[Document structure recognition data]
----

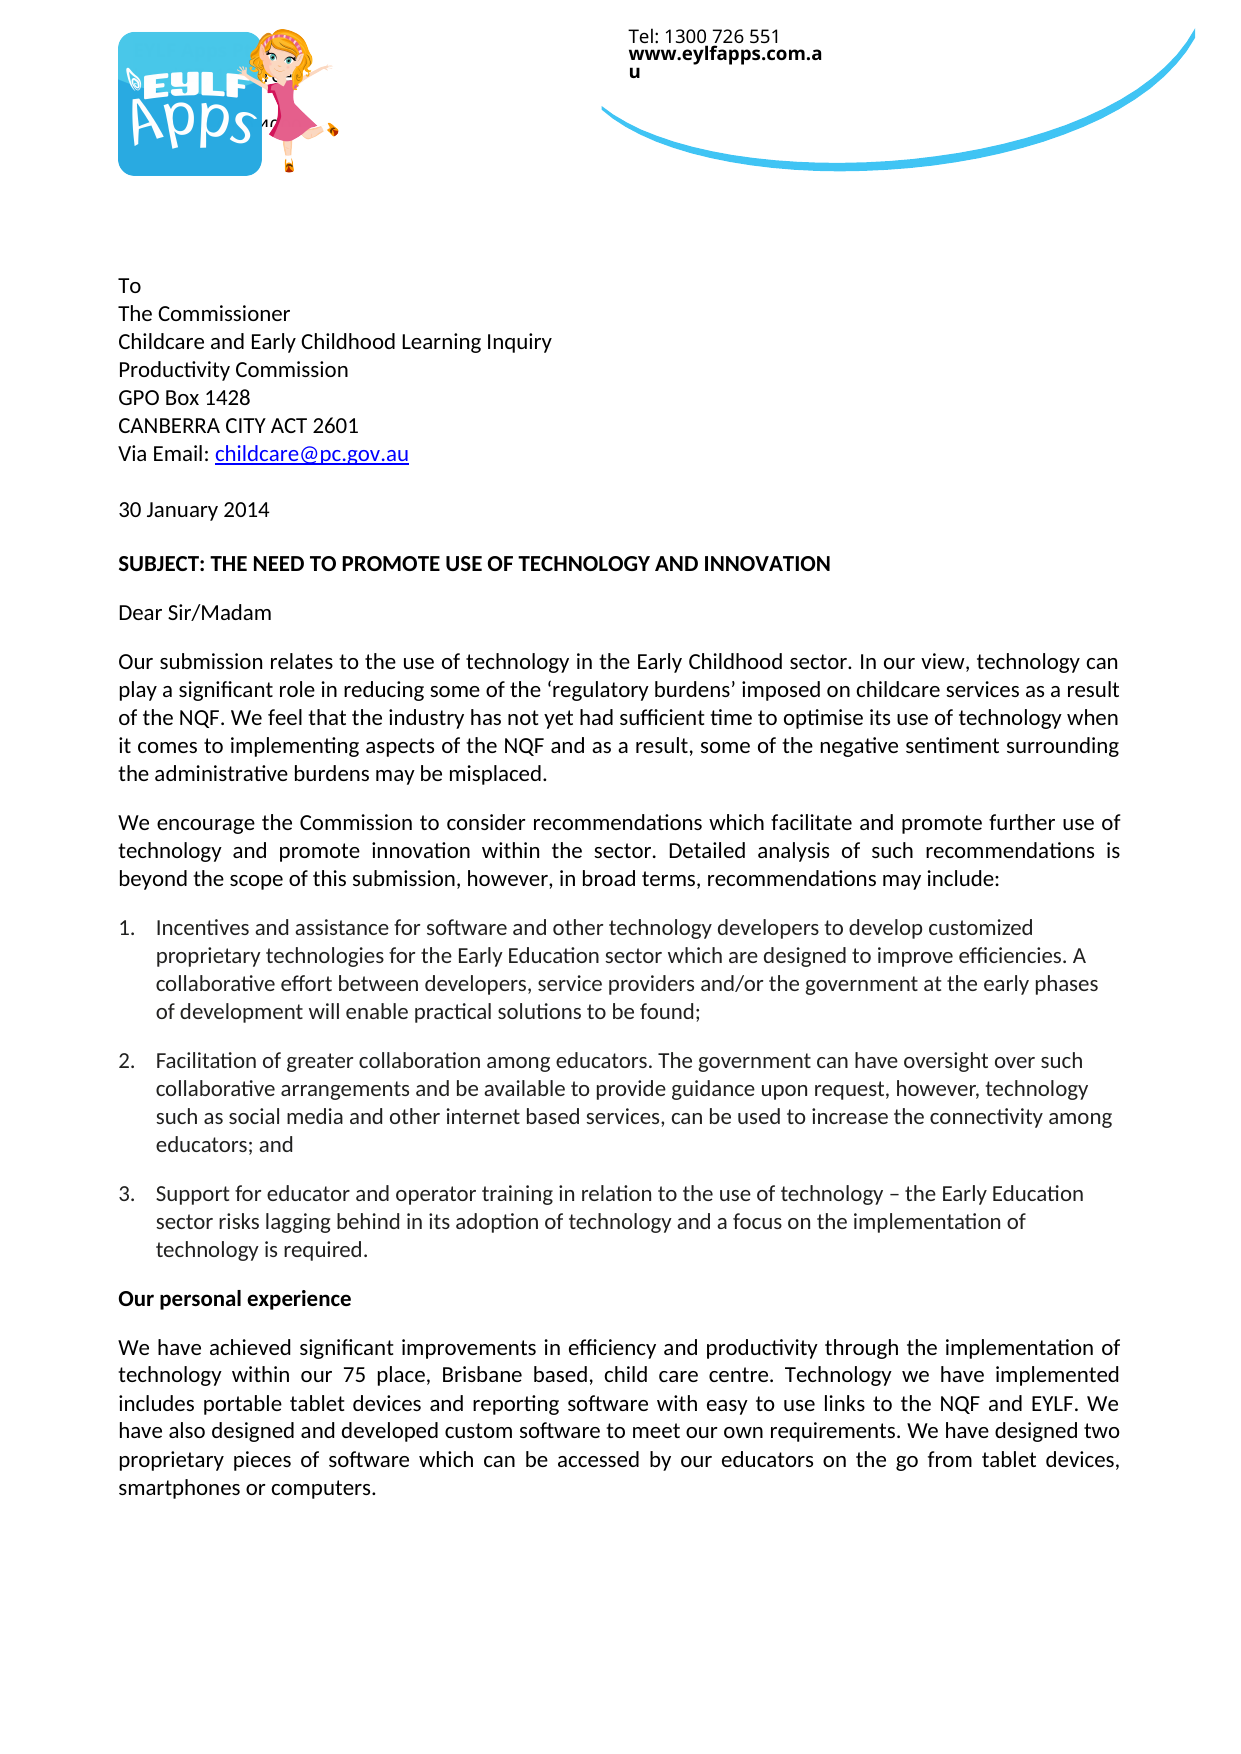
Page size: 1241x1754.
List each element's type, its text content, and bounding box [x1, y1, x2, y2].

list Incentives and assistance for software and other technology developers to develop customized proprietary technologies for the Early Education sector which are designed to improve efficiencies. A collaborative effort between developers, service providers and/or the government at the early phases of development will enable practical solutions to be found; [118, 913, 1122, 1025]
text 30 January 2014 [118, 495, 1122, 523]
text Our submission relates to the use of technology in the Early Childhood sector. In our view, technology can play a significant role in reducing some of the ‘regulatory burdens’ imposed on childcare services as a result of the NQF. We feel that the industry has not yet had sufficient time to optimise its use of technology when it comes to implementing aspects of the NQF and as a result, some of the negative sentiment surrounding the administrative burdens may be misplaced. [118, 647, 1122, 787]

----

WHAT YOU ARE ASKED TO DO: Could you reproduce the entries verbatim, leaving out all pictures?

OUTPUT OF THE EXERCISE:
Page size: 1241x1754.
List each element's type, its text content, and bounding box [x1, y1, x2, y2].

list Incentives and assistance for software and other technology developers to develop customized proprietary technologies for the Early Education sector which are designed to improve efficiencies. A collaborative effort between developers, service providers and/or the government at the early phases of development will enable practical solutions to be found; [118, 913, 1122, 1025]
text 30 January 2014 [118, 495, 1122, 523]
text Our submission relates to the use of technology in the Early Childhood sector. In our view, technology can play a significant role in reducing some of the ‘regulatory burdens’ imposed on childcare services as a result of the NQF. We feel that the industry has not yet had sufficient time to optimise its use of technology when it comes to implementing aspects of the NQF and as a result, some of the negative sentiment surrounding the administrative burdens may be misplaced. [118, 647, 1122, 787]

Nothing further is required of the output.